● SUPPLIED INFORMATION:
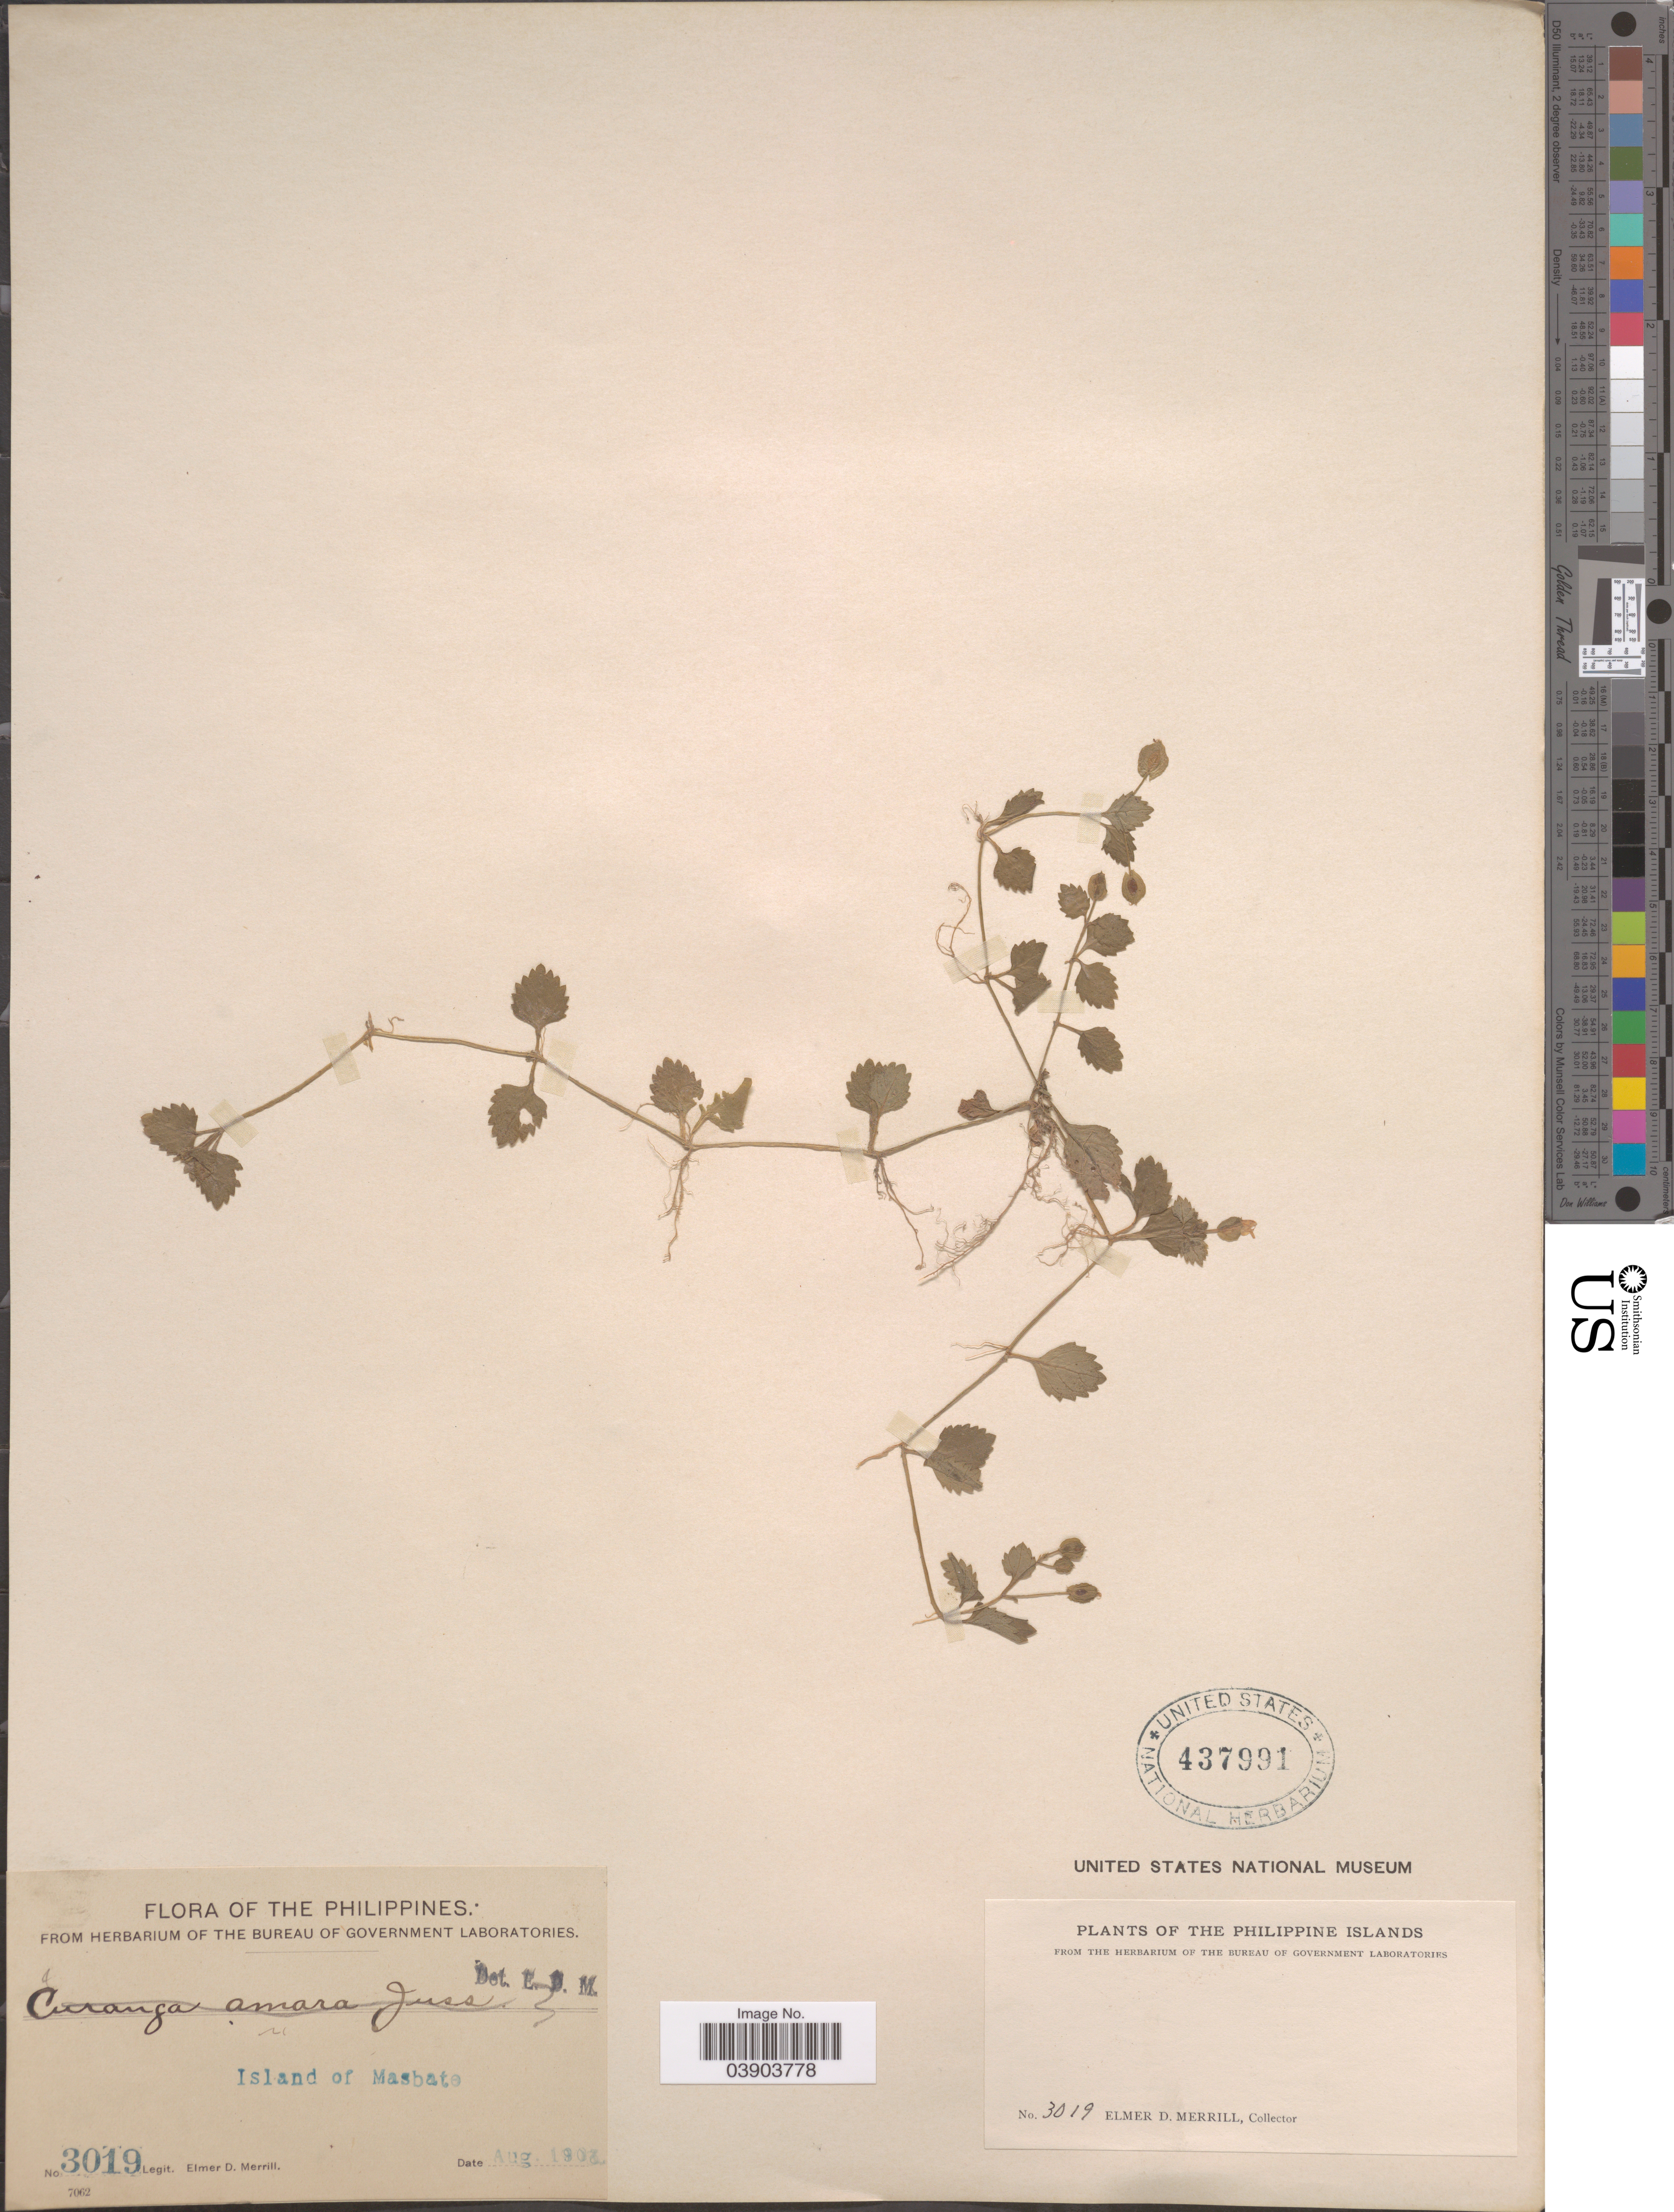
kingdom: Plantae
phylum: Tracheophyta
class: Magnoliopsida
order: Lamiales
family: Linderniaceae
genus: Torenia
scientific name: Torenia polygonoides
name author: Benth.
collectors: E. D. Merrill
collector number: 3019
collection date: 1903-08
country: Philippines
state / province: Bicol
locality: Island of Masbate.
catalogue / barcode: US 437991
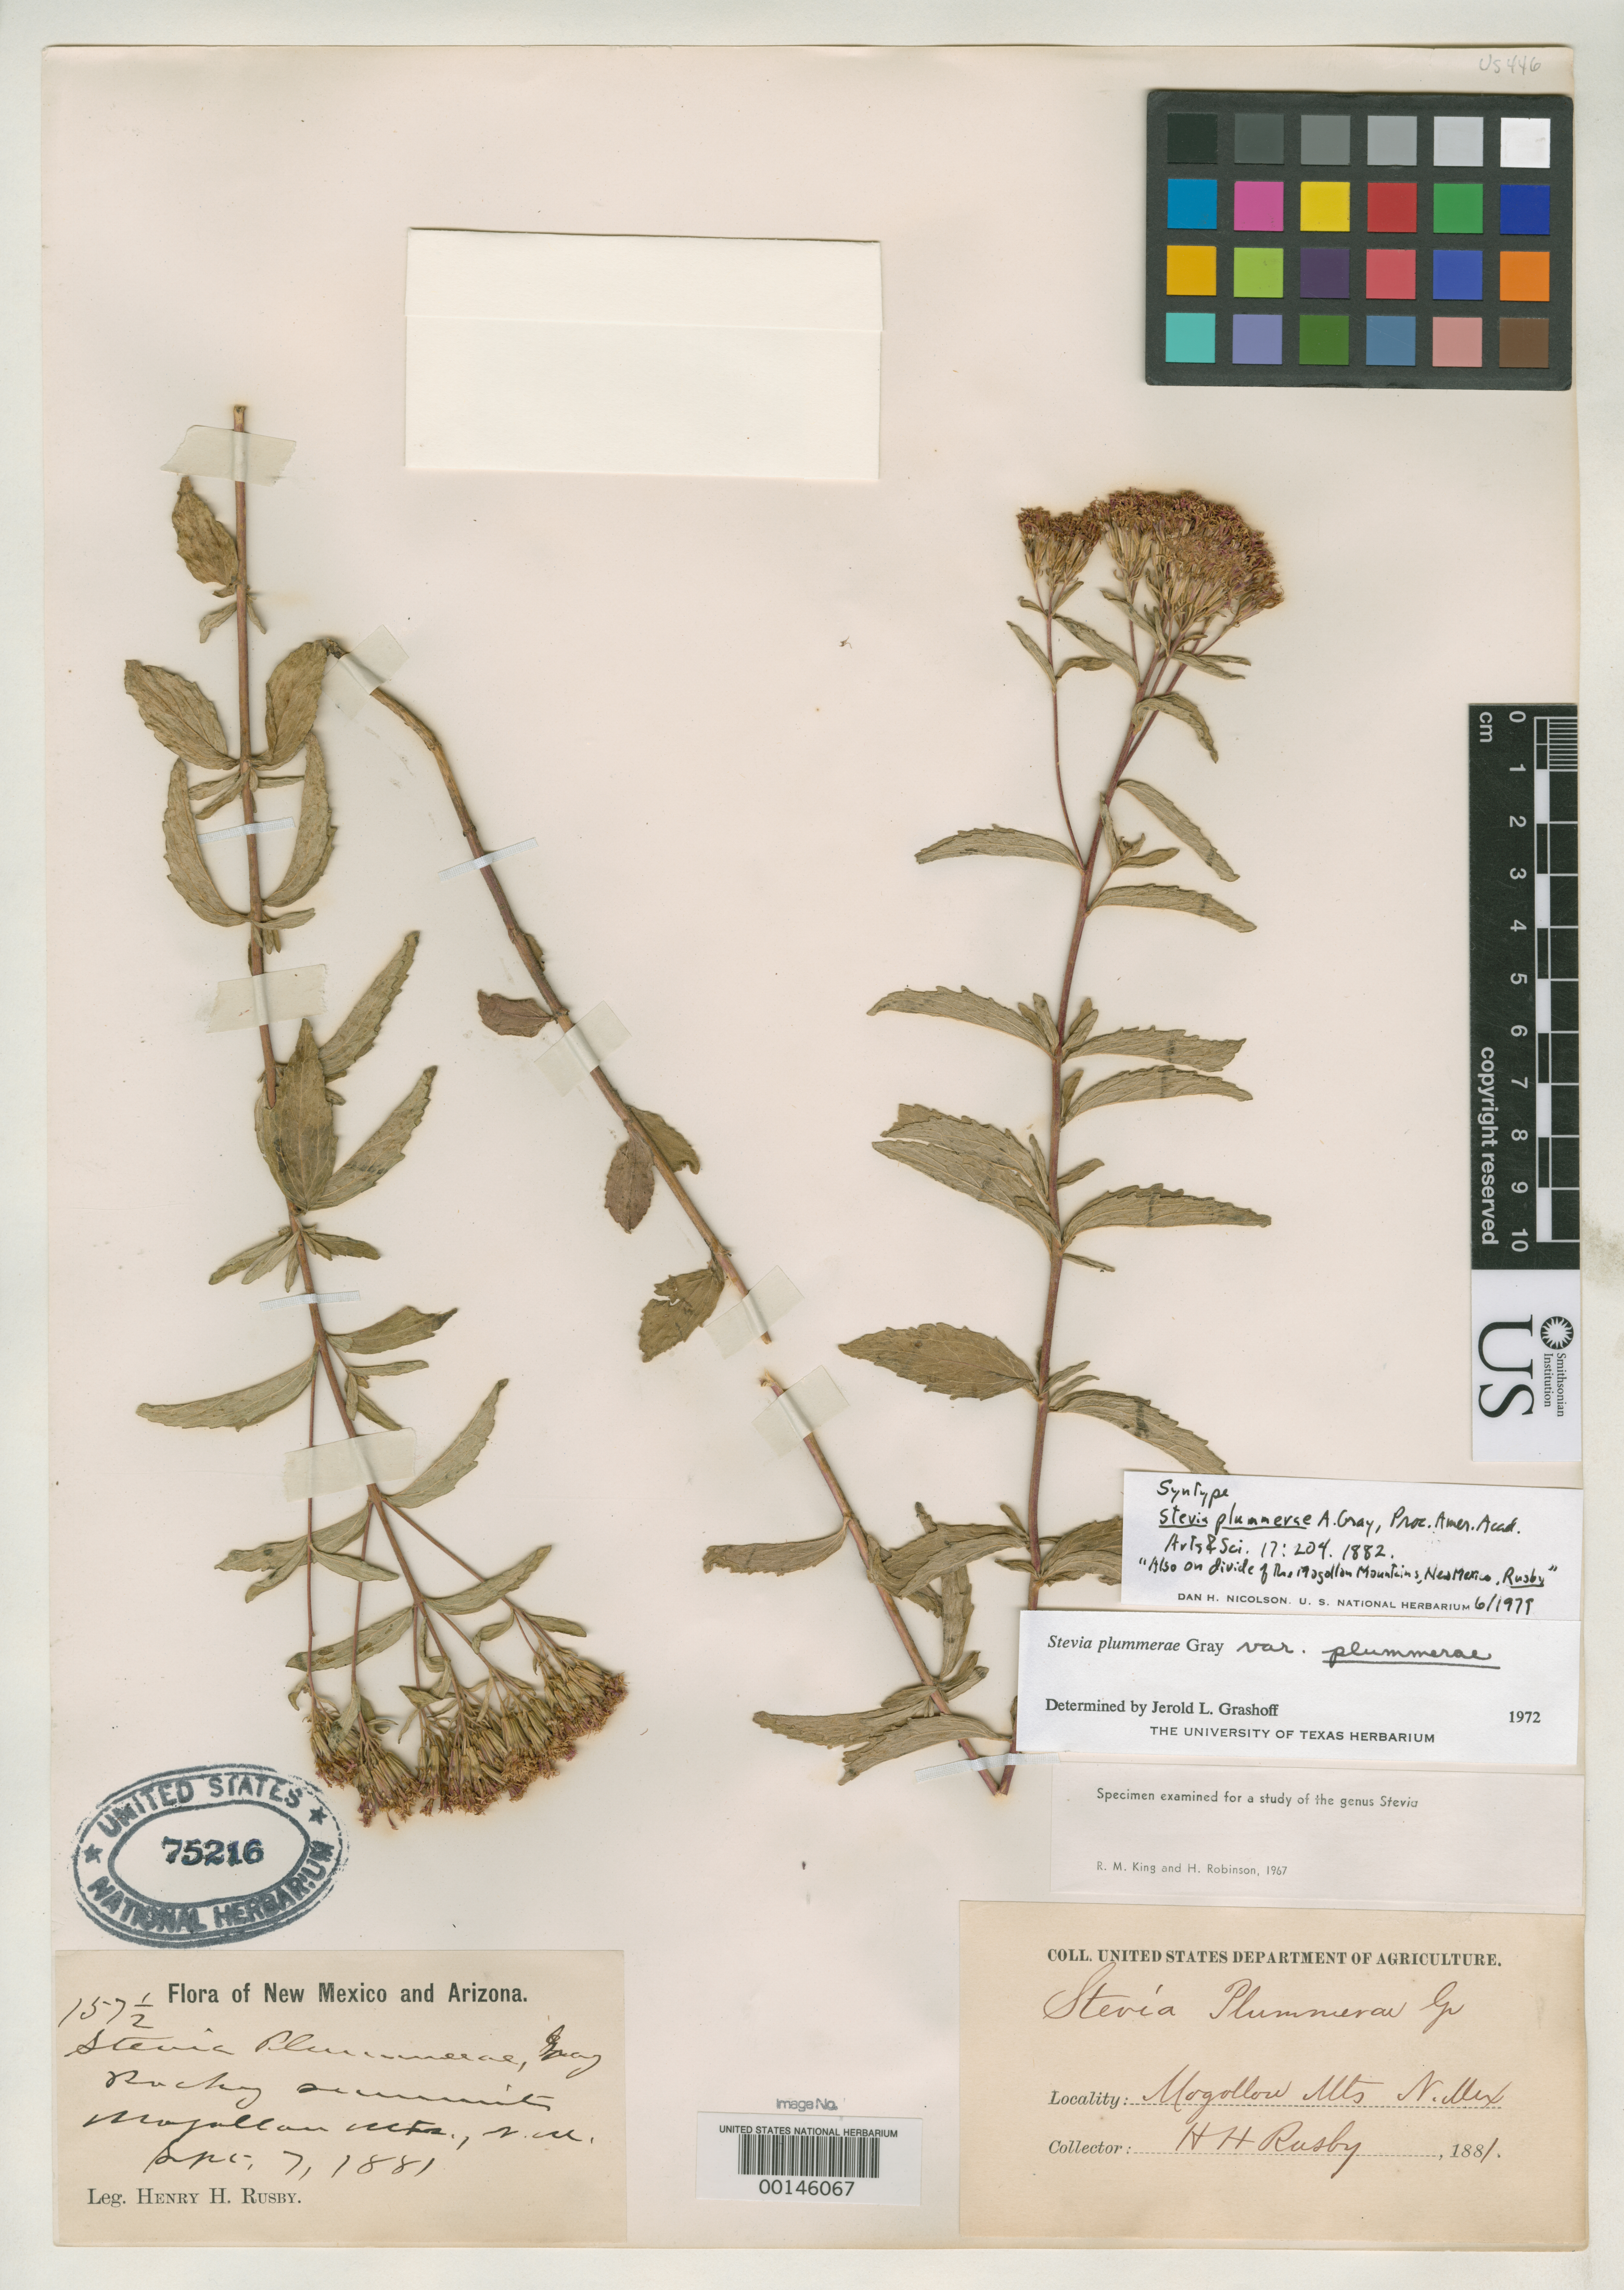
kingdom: Plantae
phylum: Tracheophyta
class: Magnoliopsida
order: Asterales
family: Asteraceae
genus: Stevia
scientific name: Stevia plummerae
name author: A. Gray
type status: Syntype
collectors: H. H. Rusby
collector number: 157 1/2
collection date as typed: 07 Sep 1882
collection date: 1882-09-07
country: United States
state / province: New Mexico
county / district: Catron / Grant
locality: Rocky summits of Mogollon Mountains.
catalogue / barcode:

● INSTRUCTION: Print every line of the rows above without changing anything, and leave the pictures out.

● FINAL RESULT:
kingdom: Plantae
phylum: Tracheophyta
class: Magnoliopsida
order: Lamiales
family: Linderniaceae
genus: Torenia
scientific name: Torenia polygonoides
name author: Benth.
collectors: E. D. Merrill
collector number: 3019
collection date: 1903-08
country: Philippines
state / province: Bicol
locality: Island of Masbate.
catalogue / barcode: US 437991
kingdom: Plantae
phylum: Tracheophyta
class: Magnoliopsida
order: Asterales
family: Asteraceae
genus: Stevia
scientific name: Stevia plummerae
name author: A. Gray
type status: Syntype
collectors: H. H. Rusby
collector number: 157 1/2
collection date as typed: 07 Sep 1882
collection date: 1882-09-07
country: United States
state / province: New Mexico
county / district: Catron / Grant
locality: Rocky summits of Mogollon Mountains.
catalogue / barcode:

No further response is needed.